◆ Problem to work on
Leaving out all images, return the entries below exactly.
============================================================
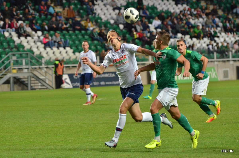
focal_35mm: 278
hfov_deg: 7.4
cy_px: 79
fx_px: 1839
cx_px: 120
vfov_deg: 4.9
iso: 2500
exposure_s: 1/500
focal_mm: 185
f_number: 5
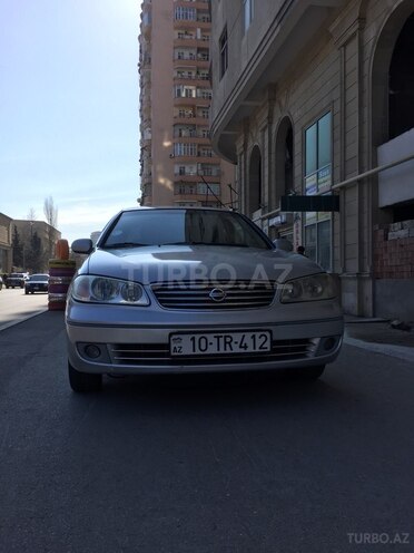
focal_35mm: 29
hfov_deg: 48.2
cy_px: 276
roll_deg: +0.5
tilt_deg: +0.1
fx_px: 462
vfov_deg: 61.7
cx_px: 207
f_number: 2.2
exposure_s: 1/1883
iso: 32
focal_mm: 4.15
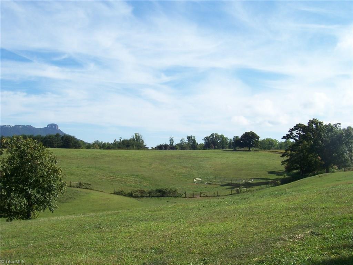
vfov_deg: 34.3
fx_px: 428
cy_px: 132
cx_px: 176
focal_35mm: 42
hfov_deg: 44.8
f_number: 5.6
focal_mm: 7
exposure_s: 1/350
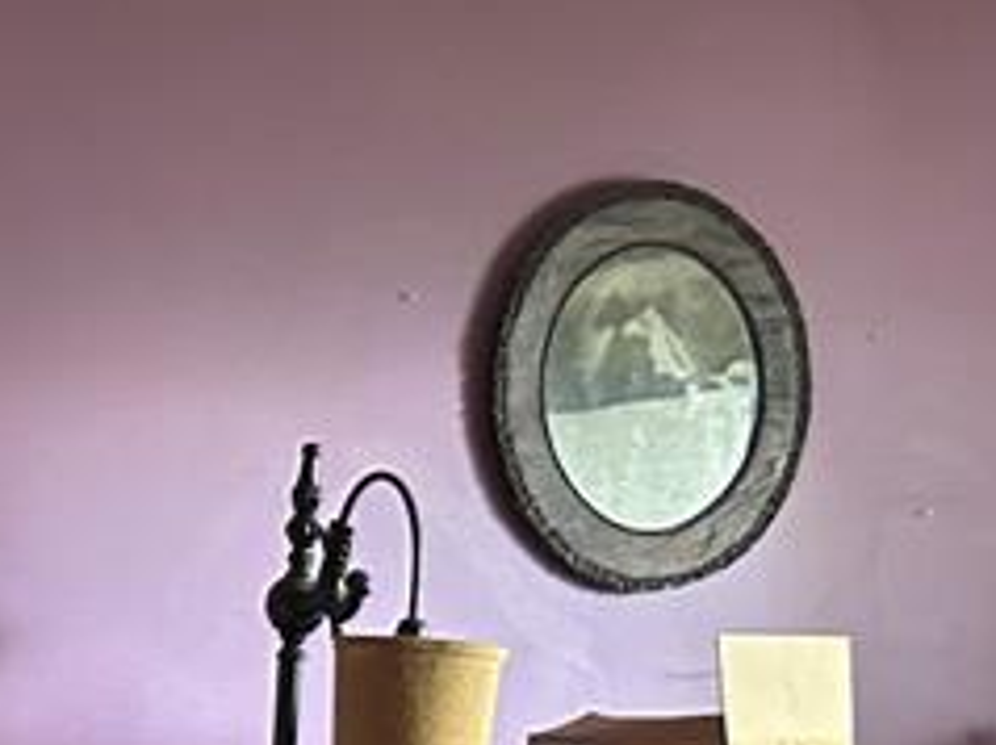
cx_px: 96
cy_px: 1251
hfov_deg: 17.3
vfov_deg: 12.3
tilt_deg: -7.6
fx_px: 3219
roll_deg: +0.2
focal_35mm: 112
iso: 500
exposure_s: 1/49
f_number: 1.5
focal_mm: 5.7
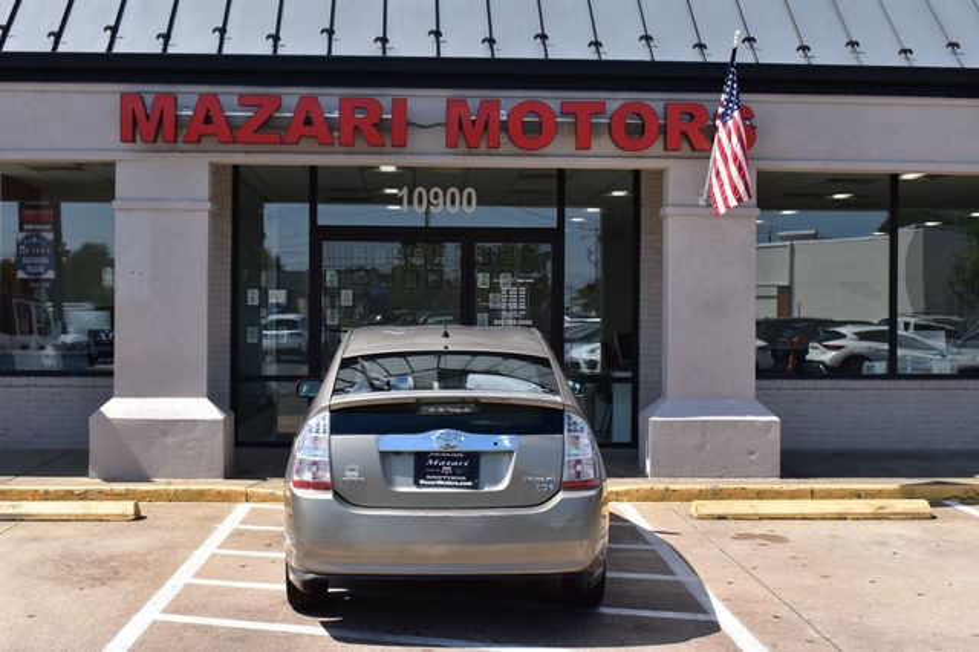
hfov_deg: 42.3
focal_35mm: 46
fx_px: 1264
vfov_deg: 28.9
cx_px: 490
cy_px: 326
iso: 360
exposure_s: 1/500
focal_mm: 31
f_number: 11
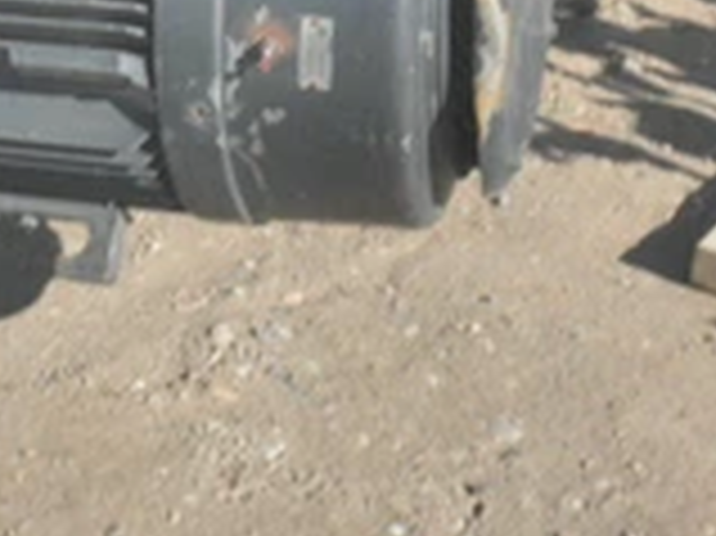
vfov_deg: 13.0
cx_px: 0
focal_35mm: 111
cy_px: -81
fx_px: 2294
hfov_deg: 17.3
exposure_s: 1/80
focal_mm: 7.9
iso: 64
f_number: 9.6
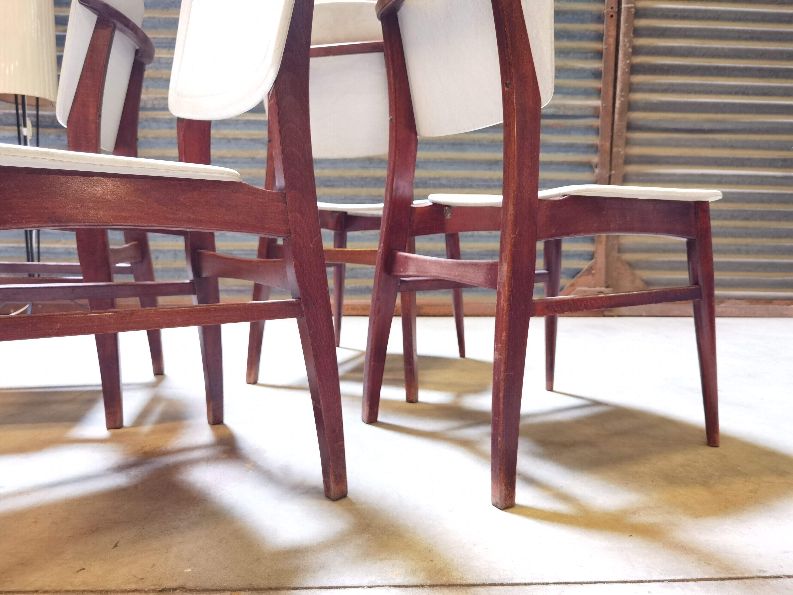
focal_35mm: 25
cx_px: 396
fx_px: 573
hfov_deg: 69.4
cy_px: 298
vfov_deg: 54.9
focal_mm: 6.71
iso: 640
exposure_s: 1/25
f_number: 1.9
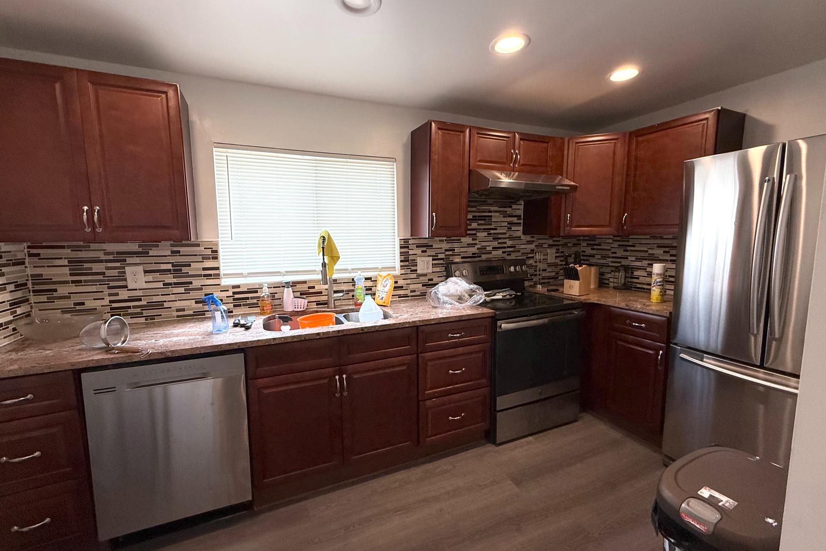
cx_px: 405
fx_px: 344
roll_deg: +1.1
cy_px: 273
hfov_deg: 100.4
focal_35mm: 15
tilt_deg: -5.6
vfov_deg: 77.3
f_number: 2.2
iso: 125
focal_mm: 2.22
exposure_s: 1/120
============================================================
◆ Exercise solution
focal_35mm: 278
hfov_deg: 7.4
cy_px: 79
fx_px: 1839
cx_px: 120
vfov_deg: 4.9
iso: 2500
exposure_s: 1/500
focal_mm: 185
f_number: 5
focal_35mm: 29
hfov_deg: 48.2
cy_px: 276
roll_deg: +0.5
tilt_deg: +0.1
fx_px: 462
vfov_deg: 61.7
cx_px: 207
f_number: 2.2
exposure_s: 1/1883
iso: 32
focal_mm: 4.15
vfov_deg: 34.3
fx_px: 428
cy_px: 132
cx_px: 176
focal_35mm: 42
hfov_deg: 44.8
f_number: 5.6
focal_mm: 7
exposure_s: 1/350
cx_px: 96
cy_px: 1251
hfov_deg: 17.3
vfov_deg: 12.3
tilt_deg: -7.6
fx_px: 3219
roll_deg: +0.2
focal_35mm: 112
iso: 500
exposure_s: 1/49
f_number: 1.5
focal_mm: 5.7
hfov_deg: 42.3
focal_35mm: 46
fx_px: 1264
vfov_deg: 28.9
cx_px: 490
cy_px: 326
iso: 360
exposure_s: 1/500
focal_mm: 31
f_number: 11
vfov_deg: 13.0
cx_px: 0
focal_35mm: 111
cy_px: -81
fx_px: 2294
hfov_deg: 17.3
exposure_s: 1/80
focal_mm: 7.9
iso: 64
f_number: 9.6
focal_35mm: 25
cx_px: 396
fx_px: 573
hfov_deg: 69.4
cy_px: 298
vfov_deg: 54.9
focal_mm: 6.71
iso: 640
exposure_s: 1/25
f_number: 1.9
cx_px: 405
fx_px: 344
roll_deg: +1.1
cy_px: 273
hfov_deg: 100.4
focal_35mm: 15
tilt_deg: -5.6
vfov_deg: 77.3
f_number: 2.2
iso: 125
focal_mm: 2.22
exposure_s: 1/120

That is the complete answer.